Pemerintah memilih impor garam daripada produksi sendiri atau swasembada. (ilustrasi/aktual.com)

Jakarta, Aktual.com – Ombudsman Republik Indonesia menyatakan perbaikan sistemik terkait kebijakan impor yang merupakan sinergi antarkementerian dan lembaga dinilai bakal menurunkan impor garam pada tahun ini.

“Ombudsman melakukan pendalaman kepada komoditas garam. Impor garam melonjak tinggi pada 2018,” kata Anggota Ombudsman RI Ahmad Alamsyah Siregar dalam konferensi pers di Jakarta, Senin (4/2).

Menurut Alamsyah, harga garam dalam negeri mengalami lonjakan tidak wajar di pertengahan 2017, yang diikuti oleh kebijakan impor dengan jumlah tinggi di awal tahun dengan persetujuan impor mencapai 3,7 juta ton.

Ombudsman, lanjutnya, telah menemukan beberapa maladministrasi impor pada 2018 antara lain keputusan impor sebesar 3,7 juta ton itu tidak disertai rekomendasi dari Menteri Kelautan dan Perikanan sebagaimana amanat UU No 7/2016.

Selain itu, ujar dia, Ombudsman menemukan penyalahgunaan distribusi garam impor periode 2018 oleh PT MTS, di mana penindakan telah dilakukan oleh Kepolisian RI.

Ia menuturkan, beberapa kementerian telah memulai serangkaian perbaikan sistemik melalui perbaikan tersebut diperkirakan impor garam akan menurun pada tahun 2019.

Sebelumnya, Center for Indonesian Policy Studies (CIPS) menilai pemerintah sebaiknya meningkatkan kapasitas produksi petani garam agar hasil produksi dapat digunakan untuk kebutuhan industri.

“Dengan adanya peningkatan kapasitas petani, diharapkan ke depannya hasil produksi garam lokal juga bisa dipakai untuk memenuhi kebutuhan industri sehingga pasar mereka semakin luas dan tidak hanya untuk garam konsumsi saja,” kata peneliti CIPS Assyifa Szami Ilman.

CIPS menyatakan selama ini kebutuhan garam industri hanya dipenuhi melalui impor.

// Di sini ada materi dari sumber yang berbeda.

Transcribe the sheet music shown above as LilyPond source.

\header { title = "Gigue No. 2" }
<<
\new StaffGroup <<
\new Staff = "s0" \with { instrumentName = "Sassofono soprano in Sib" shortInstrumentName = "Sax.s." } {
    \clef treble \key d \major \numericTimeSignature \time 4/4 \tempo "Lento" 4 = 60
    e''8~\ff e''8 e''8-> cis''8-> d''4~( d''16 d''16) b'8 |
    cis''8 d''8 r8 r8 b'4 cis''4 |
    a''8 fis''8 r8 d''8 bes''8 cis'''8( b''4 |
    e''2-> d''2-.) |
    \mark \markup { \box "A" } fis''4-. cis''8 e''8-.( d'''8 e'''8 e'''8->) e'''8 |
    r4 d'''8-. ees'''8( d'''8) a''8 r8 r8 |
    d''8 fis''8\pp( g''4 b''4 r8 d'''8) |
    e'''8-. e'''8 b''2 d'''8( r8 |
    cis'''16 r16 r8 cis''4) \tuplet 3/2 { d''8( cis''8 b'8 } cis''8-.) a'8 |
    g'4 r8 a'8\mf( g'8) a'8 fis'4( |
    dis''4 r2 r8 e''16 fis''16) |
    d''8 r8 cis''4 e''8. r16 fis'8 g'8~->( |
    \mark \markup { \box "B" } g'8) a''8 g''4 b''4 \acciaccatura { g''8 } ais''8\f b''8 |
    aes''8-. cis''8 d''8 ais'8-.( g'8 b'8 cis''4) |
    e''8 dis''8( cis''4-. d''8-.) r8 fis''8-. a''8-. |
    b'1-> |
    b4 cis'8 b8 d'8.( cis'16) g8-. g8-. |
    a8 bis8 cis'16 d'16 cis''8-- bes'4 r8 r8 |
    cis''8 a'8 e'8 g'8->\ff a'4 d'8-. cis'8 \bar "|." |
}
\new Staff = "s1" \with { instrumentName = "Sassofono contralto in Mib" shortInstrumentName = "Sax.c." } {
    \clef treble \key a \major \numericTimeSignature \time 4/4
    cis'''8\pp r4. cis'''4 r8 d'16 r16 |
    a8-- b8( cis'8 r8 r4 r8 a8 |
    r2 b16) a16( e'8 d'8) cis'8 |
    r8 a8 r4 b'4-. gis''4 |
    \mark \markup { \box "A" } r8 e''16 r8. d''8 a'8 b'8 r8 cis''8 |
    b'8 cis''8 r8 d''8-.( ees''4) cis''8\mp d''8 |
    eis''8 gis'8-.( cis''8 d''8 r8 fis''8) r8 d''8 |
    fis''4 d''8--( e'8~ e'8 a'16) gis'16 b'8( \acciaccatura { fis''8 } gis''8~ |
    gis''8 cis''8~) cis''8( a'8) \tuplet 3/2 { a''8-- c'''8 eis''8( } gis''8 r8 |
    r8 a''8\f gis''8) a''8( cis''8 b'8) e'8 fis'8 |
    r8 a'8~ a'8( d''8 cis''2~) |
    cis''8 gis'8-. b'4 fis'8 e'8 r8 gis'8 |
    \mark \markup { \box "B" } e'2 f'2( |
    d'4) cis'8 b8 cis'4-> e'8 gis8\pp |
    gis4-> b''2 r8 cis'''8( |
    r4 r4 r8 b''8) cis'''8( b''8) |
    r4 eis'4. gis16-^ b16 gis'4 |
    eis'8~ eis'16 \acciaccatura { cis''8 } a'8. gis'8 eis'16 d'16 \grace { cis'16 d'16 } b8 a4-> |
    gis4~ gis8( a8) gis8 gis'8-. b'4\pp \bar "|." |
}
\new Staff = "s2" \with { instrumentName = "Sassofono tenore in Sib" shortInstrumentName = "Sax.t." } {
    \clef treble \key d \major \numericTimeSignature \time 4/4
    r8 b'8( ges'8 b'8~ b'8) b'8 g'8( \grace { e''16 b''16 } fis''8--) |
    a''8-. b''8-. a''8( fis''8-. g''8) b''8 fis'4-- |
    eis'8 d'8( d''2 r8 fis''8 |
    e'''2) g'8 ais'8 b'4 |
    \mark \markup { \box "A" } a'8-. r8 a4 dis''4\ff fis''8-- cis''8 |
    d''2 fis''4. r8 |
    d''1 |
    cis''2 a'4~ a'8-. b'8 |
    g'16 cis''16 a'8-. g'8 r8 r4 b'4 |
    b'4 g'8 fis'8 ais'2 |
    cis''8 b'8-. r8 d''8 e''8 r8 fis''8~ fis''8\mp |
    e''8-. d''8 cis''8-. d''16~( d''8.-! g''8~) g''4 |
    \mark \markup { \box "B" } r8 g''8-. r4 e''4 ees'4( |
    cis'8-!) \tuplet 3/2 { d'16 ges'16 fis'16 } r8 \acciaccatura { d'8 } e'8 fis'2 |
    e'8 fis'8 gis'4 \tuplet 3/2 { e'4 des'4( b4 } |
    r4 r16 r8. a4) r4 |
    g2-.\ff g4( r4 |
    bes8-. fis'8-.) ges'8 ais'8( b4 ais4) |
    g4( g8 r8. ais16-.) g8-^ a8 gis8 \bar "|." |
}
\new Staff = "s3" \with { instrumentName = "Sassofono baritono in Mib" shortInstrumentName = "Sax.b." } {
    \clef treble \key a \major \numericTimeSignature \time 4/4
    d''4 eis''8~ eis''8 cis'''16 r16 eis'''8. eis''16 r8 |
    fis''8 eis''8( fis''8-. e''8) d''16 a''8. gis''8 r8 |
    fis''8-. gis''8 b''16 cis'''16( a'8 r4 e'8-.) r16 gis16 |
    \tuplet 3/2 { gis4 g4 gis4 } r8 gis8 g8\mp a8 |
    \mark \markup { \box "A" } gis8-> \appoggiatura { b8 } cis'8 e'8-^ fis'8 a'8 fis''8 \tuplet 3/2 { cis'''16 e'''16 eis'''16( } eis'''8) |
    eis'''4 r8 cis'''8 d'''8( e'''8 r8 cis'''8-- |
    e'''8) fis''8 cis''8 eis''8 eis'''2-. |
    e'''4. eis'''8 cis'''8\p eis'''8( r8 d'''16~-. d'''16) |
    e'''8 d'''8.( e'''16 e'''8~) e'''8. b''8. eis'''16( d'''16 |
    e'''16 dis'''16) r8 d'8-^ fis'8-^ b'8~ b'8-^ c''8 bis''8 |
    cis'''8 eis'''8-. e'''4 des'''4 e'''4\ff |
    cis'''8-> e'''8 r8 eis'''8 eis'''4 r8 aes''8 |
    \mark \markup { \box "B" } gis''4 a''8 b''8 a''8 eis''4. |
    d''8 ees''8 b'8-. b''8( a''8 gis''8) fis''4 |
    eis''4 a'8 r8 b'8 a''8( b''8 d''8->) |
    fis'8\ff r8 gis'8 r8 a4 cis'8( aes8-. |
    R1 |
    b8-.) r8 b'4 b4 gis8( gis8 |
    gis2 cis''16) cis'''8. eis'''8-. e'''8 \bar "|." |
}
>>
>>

Impor garam ini tidak lepas dari belum mampunya para petani garam lokal untuk memenuhi kebutuhan industri.

Selain itu, harga garam lokal juga relatif lebih mahal daripada garam impor dan kualitasnya juga masih berada di bawah garam impor. Garam industri harus memenuhi ketentuan tertentu yang dibutuhkan.

Sejumlah kegiatan yang dapat meningkatkan kapasitas produksi petani garam antara lain mengenalkan teknologi bercocok tanam secara teori maupun praktek, pelibatan iptek dan membuka kesempatan kepada para petani untuk belajar langsung ke negara-negara produsen garam besar di dunia.

Selain itu, pemerintah juga bisa memaksimalkan peran penyuluh pertanian supaya mereka bisa memberikan pendampingan kepada para petani.

Berdasarkan data dari Kementerian Perindustrian, kebutuhan garam industri untuk 2018 berjumlah sekitar 3,7 juta ton.

Industri yang membutuhkan jumlah garam terbesar adalah industri petrokimia yaitu sebesar 1.780.000 ton. Selanjutnya adalah industri pulp dan kertas yang membutuhkan pasokan garam industri sebesar 708.500 ton. Urutan ketiga adalah industri pangan yang membutuhkan pasokan garam industri adalah sebesar 535.000 ton.